A Year With George Washington
On March 3, 1797, the final full day of his presidency, and what would be his last day of public service to his nation, President Washington wrote a letter to his Secretary of State, Timothy Pickering, which he wished “deposited in the office of the department of state, as a testimony of the truth to the present generation and to posterity.”
The letter concerned a two-decade-old attempt to discredit and dishearten the American people by the publishing of various correspondence purportedly written by the Commander-in-Chief in the summer of 1776. The missives were designed to cast doubt on Washington’s true allegiance and motives for continuing in the cause of liberty.
The forged letters, seven in number and first published in London, then in New York in 1777, were addressed not to his generals or person in the military, but instead, five were purported to have been written to his cousin, Lund Washington, who managed his agricultural concerns in his absence, one to his step-son, John Parke Custis, and one to his wife, Martha.
In one letter, purportedly written by Washington to Lund in 1776, Washington seems unsure of success and questions whether the American people deserve to succeed at all. “But, we have overshot our mark: we have grasped at things beyond our reach: it is Impossible we should succeed; and, I cannot with truth, say that I am sorry for it, because I am far from being sure that we deserve to succeed.”
In another letter, to his wife Martha, Washington expresses his fawning devotion to King George III. “I love my King; you know I do: a soldier, a good man cannot but love him. How peculiarly hard then is our fortune to be deemed traitors to so good a King!”
There was ample proof of the forger’s deception, as many details were accurate as to the circumstances of the moment, but the author repeatedly made errors in timing. John Laurens, an aide-de-camp to Washington, pointed out one such error in a letter he wrote to his father. “The letter said to be the Generals, is partly genuine and partly spurious. Those who metamorphosed the intercepted original committed an error in point of time, for Mrs. Washington was with the General in New York at the date of it.”
Some might find it curious that Washington should concern himself with letters written two decades before, and thus having no material import on his reputation. Setting aside his vociferous need to guard against any threat to his reputation, however old the slight, Washington’s concerns were well-founded on recent events.
Thomas Paine, the celebrated author of Common Sense and The American Crisis, had recently publicly attacked Washington for failing to support him when he was imprisoned during the French Revolution. Additionally, early in Washington’s first term, try as he might, the nation had effectively split into two parties aligned loosely around Hamiltonian and Jeffersonian principles. Newspapers and other publications orbited around one side or the other. Benjamin Franklin Bache, the nephew of Benjamin Franklin, edited the Philadelphia newspaper Aurora. The Aurora was brutal in its coverage of Washington and his administration and not above cleverly perpetuating a falsehood.

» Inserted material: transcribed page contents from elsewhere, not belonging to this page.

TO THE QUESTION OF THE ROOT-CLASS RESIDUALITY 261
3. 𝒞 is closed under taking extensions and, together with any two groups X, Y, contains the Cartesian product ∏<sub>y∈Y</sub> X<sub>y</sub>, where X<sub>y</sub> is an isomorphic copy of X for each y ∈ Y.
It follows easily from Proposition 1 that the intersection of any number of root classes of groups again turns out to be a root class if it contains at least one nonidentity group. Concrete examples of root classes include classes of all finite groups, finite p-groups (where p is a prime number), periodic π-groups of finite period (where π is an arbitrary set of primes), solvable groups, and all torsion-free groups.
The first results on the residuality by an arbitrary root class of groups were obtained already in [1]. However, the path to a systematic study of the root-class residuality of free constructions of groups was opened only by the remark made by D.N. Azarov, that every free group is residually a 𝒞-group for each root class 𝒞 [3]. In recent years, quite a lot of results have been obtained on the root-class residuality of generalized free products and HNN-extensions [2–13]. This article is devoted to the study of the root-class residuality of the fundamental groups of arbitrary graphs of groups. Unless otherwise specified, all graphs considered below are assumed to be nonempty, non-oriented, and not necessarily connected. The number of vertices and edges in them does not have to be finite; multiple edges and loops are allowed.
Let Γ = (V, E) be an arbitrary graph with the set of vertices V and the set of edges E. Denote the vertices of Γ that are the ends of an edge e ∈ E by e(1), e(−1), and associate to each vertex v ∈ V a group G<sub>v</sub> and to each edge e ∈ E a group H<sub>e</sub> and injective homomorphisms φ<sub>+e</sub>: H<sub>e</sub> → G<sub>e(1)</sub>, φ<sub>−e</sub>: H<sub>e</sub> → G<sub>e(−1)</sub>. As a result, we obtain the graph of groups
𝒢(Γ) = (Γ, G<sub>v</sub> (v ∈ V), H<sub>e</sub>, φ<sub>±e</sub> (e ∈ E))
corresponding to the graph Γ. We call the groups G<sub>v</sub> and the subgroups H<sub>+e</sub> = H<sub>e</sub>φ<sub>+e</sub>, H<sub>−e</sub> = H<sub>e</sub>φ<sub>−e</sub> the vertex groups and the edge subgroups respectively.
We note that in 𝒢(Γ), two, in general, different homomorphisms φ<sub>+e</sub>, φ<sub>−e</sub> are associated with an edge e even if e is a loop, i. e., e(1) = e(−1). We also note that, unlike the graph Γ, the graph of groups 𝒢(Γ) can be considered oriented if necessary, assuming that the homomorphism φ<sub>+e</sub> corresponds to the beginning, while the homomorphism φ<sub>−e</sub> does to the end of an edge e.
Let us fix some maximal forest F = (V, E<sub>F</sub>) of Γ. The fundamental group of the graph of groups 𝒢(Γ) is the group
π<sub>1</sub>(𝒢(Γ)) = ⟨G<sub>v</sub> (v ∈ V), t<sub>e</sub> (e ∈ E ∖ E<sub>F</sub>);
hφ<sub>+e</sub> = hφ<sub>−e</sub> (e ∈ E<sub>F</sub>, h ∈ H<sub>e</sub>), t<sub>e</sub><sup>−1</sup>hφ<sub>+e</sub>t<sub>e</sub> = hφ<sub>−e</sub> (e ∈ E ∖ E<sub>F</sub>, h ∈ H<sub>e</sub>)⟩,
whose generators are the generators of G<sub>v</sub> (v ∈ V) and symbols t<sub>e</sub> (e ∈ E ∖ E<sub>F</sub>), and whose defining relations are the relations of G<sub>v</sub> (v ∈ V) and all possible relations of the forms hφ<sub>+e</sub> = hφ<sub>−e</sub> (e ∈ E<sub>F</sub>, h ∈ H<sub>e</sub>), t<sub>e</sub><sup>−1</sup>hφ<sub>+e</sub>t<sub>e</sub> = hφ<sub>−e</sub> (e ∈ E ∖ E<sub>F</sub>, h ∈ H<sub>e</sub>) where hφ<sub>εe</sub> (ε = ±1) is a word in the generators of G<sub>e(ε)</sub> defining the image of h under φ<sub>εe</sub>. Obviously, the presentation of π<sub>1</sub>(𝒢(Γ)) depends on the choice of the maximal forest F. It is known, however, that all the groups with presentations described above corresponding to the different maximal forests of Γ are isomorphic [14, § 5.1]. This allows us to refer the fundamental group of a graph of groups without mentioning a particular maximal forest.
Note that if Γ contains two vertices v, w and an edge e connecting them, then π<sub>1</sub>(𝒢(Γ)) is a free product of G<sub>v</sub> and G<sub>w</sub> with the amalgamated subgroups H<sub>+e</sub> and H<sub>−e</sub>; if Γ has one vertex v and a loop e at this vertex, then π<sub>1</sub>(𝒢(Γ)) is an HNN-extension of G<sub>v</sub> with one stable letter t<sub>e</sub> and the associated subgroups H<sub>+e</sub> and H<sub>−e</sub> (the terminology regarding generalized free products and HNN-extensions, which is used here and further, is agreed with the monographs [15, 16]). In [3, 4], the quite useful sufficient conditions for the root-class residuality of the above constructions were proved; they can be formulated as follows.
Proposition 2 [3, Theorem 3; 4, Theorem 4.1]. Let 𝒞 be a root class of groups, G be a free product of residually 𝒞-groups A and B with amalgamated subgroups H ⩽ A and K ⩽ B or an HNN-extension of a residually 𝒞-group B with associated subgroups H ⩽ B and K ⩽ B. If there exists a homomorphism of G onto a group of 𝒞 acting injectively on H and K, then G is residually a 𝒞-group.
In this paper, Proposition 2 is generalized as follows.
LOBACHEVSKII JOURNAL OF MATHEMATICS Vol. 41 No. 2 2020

It is just these sorts of critics to which Washington was referring in the letter to Pickering when he lamented, “Another crisis in the affairs of America having occurred, the same weapon has been resorted to, to wound my character and deceive the people.”
Washington never found out the forger’s name, though, like his pursuit of the traitor Benedict Arnold, he made every conceivable attempt. To this day, historians and students of George Washington still do not know the author.
Worthington Chauncey Ford, in his book The Spurious Letters Attributed to Washington (Brooklyn, N.Y, 1889), surmised with a reasonable degree of certainty that the culprit was John Randolph, who served as the last King’s Attorney for Virginia and fled the country at the onset of the Revolutionary War. John Randolph’s son Edmund would work for the Washingtons at Mount Vernon, and thus had intimate knowledge of the goings on at the estate. Edmund may have unwittingly provided just enough detail to his father in his regular correspondence to help make the forgeries all the more credible.
Washington, clearly, never suspected any ill-will from Edmund, whom he made his first Attorney General and later appointed to replace outgoing Secretary of State Thomas Jefferson. Edmund Randolph was, however, forced to resign in the middle of Washington’s second term when a letter was found in which he was highly critical of the administration’s approach to relations with France.
Like many of the founders, Washington kept one eye on the present and the other on posterity. He knew that his life’s work would be examined and scrutinized by every succeeding generation. In the spring of 1797, he also knew his end was near, as his father and virtually all of his grandfathers had died young. He didn’t know it at the time, but he would scarcely have two-and-a-half years left to live when he closed the door on his public service for the last time.
Washington’s extraordinary life has many lessons for us, the living. One lesson is to protect the truth and one’s reputation at all costs. He was no doubt aware of Shakespeare’s Othello when he lamented the possible loss of his reputation.
“Reputation, reputation, reputation! O, I have lost my reputation! I have lost the immortal part of myself, and what remains is bestial.”
Thankfully, Washington’s immortal part remains intact despite many spurious efforts to undo it.